Çalışma metni:
Daha doğru olan görüşe göre burada kastedilen, vekilin bu tasarrufun bazı
şekillerini yapması yasak olsa bile o türden tasarrufu kendisi için yapmasının
sahih olmasıdır. Nitekim, yukarıda geçen meselelerin çoğunun ana kuraldan
istisna edilmesinin doğru olabilmesi için meselenin böyle anlaşılması gerekir.

Alıştırma verileri:
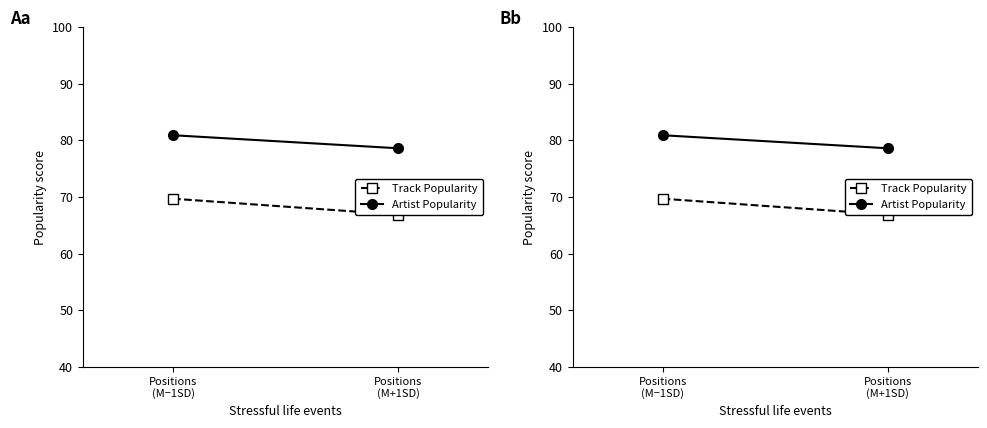

How many distinct data groups are displayed?

2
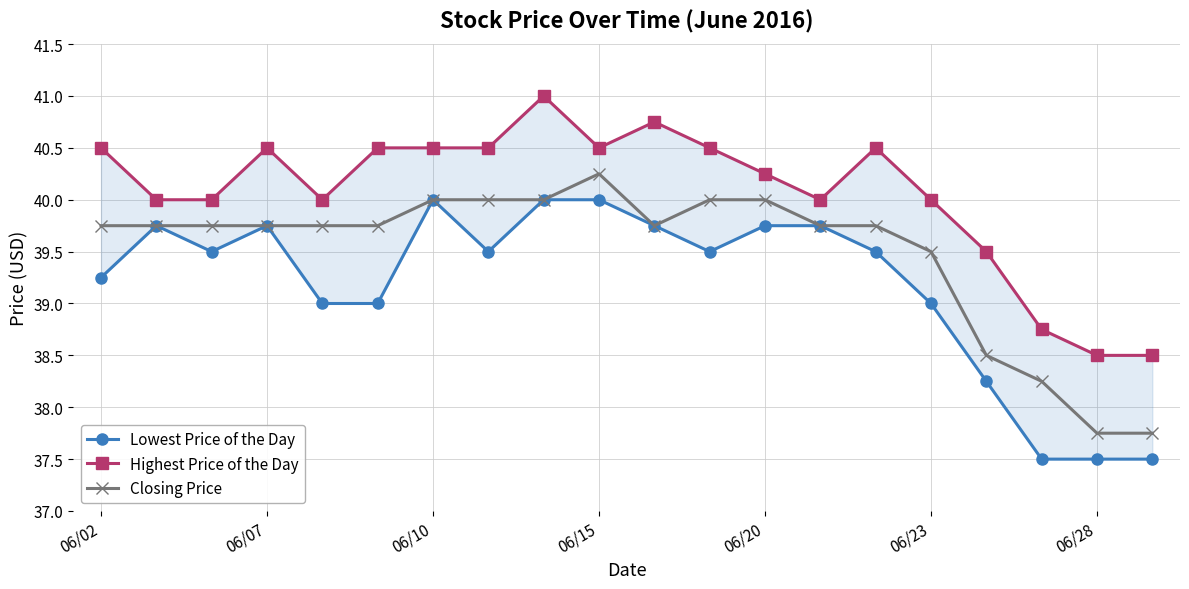

Does the chart have visible grid lines?

Yes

Yapılacak iş 1: Vekâletle ilgili metinde, daha doğru görüşe göre meselenin neden o şekilde anlaşılması gerektiğini bir ile üç cümle arasında açıklayın.
Yapılacak iş 2: Vekâletle ilgili metni kaldığı yerden sürdürün.
Veriler, metinden bağımsız ayrı bir malzemedir.

Cevap 1: Yukarıda geçen meselelerin çoğunun ana kuraldan istisna edilmesinin doğru olabilmesi, meselenin böyle anlaşılmasına bağlıdır. Bu yüzden, vekilin tasarrufun bazı şekillerini yapması yasak olsa bile o türden tasarrufu kendisi için yapmasının sahih olduğu kabul edilmelidir.

Cevap 2:
Bu yüzden Zerkeşı şöyle demiştir: "Kör şahsın, genel kuraldan istisna
edilmesine ihtiyaç yoktur; çünkü kör kişinin genel anlamda selem yoluyla satım
yapması ve kendisi için bir şey satın alması sahihtir. Şu halde kör, genel
anlamda alış-veriş yapma yetkisine sahiptir. Kölenin tüm alışverişlerinin sahih
olmamasının sebebi harid bir sebepten kaynaklanmaktadır. Nitekim gözleri gören
bir kimse, kendisinin yanında bulunmayan bir mala mirasçı olsa ve bu malı satma
konusunda vekil kılınsa, kendisinin o malı satması sahih olmamakla birlikte bu
konuda vekil kılınması sahihtir.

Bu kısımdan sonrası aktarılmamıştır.